Судебного процесса над «русскими фашистами» Агранов затевать не стал. Он направил во ВЦИК, Енукидзе, просьбу разрешить судьбу арестованных во внесудебном порядке. В те дни в Москве проходил V конгресс Коминтерна. Агранов указал в своём письме, что «фашисты» собирались взорвать зал заседаний вместе с делегатами конгресса. ВЦИК без всяких возражений отдал таких страшных преступников в полное распоряжение Лубянки.
В конце марта состоялось заседание коллегии ОГПУ. 7 участников «Ордена» «получили высшую меру социальной защиты», т. е. расстрел. Остальные — различные тюремные сроки. Приговор подписали трое: Менжинский, Петерс и Бокий.
В тот же день, по традиции Лубянки, приговор был приведен в исполнение.
«Чёрный человек», постоянно следующий по пятам, усугублял предчувствие неминуемой беды, сознание своей полнейшей обречённости. Есенин затылком чувствовал холодное прикосновение «товарища маузера». Горькая участь Ганина не выходила у него из головы.
Мания преследования? Повреждение ума? Нет, ощутимое прикосновение мохнатых лап, дожидающихся лишь рокового дня и часа.
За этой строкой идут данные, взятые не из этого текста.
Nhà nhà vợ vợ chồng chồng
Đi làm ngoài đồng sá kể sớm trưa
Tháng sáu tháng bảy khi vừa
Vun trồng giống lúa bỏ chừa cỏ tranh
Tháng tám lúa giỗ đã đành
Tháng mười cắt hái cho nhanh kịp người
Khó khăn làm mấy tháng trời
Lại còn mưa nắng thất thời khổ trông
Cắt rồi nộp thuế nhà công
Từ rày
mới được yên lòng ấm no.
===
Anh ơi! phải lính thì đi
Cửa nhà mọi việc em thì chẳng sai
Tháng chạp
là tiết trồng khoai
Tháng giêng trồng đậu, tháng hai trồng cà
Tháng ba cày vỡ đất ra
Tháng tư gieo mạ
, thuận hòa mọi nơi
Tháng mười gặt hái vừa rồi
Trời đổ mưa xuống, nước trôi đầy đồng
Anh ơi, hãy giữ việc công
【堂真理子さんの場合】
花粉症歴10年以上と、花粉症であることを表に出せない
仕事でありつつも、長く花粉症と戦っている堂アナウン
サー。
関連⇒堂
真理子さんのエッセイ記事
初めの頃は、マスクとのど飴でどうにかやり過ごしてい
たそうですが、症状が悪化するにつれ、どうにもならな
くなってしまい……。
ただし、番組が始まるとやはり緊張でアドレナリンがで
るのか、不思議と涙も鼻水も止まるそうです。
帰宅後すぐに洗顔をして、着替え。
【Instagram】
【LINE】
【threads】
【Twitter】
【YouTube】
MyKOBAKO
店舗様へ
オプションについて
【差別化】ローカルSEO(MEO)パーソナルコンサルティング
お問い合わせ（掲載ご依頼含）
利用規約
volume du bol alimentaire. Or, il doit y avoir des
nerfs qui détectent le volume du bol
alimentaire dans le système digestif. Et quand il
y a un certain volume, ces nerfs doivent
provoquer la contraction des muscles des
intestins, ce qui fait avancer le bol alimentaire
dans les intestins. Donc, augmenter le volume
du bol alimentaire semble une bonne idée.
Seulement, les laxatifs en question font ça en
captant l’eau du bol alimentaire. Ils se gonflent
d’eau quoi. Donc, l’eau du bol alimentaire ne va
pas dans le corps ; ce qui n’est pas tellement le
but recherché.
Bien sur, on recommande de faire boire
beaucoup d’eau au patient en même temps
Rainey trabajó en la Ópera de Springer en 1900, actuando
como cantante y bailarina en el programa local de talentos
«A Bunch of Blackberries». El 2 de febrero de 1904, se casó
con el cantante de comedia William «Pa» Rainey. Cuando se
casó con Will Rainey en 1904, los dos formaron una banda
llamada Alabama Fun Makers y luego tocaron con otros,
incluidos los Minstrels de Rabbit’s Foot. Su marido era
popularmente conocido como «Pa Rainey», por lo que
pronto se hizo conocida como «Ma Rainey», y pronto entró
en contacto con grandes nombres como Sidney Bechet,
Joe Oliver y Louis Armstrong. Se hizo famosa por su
Он чувствовал: остались лишь какие-то мелочи в оперативной разработке, а после этого — виза на ордере и арест.
Словно нарочно, при возвращении из Баку в Москву к поэту в вагоне привязались двое напыщенных чиновников: некие Ю. Левит и А. Рога. Произошёл очередной скандал. Казалось бы, к скандалам Есенину не привыкать. Однако на этот раз чиновники подняли вагонное происшествие на недосягаемую государственную высоту: заявление в суд пошло от имени наркома иностранных дел. Дело принял Липкин, судья Краснопресненского района. Это был уже 13-й замах судьбы над головой поэта. Роковое число! Сварганят «дело» и шлёпнут, как и Ганина, без всякого суда! Есенин снова кинулся в Баку, под надёжную защиту Кирова и Чагина. Затем спрятался от преследователей в психиатрическую клинику («психов не судят»).
Затравленный, отчаявшийся поэт вспомнил о живущем в Италии Горьком, им овладело стремление припасть к этому большому человеку, словно к спасительной скале, излучающей спокойную национальную силу. Возле Горького он надеялся укрыться от всех житейских бурь. Он послал письмо в Сорренто, сообщив, что за зиму уладит все свои дела и попросит заграничный паспорт.
А заботливому Чагину, верному товарищу, признался откровенно: «…Махну за границу. Там и мёртвые львы красивей, чем наши живые медицинские собаки».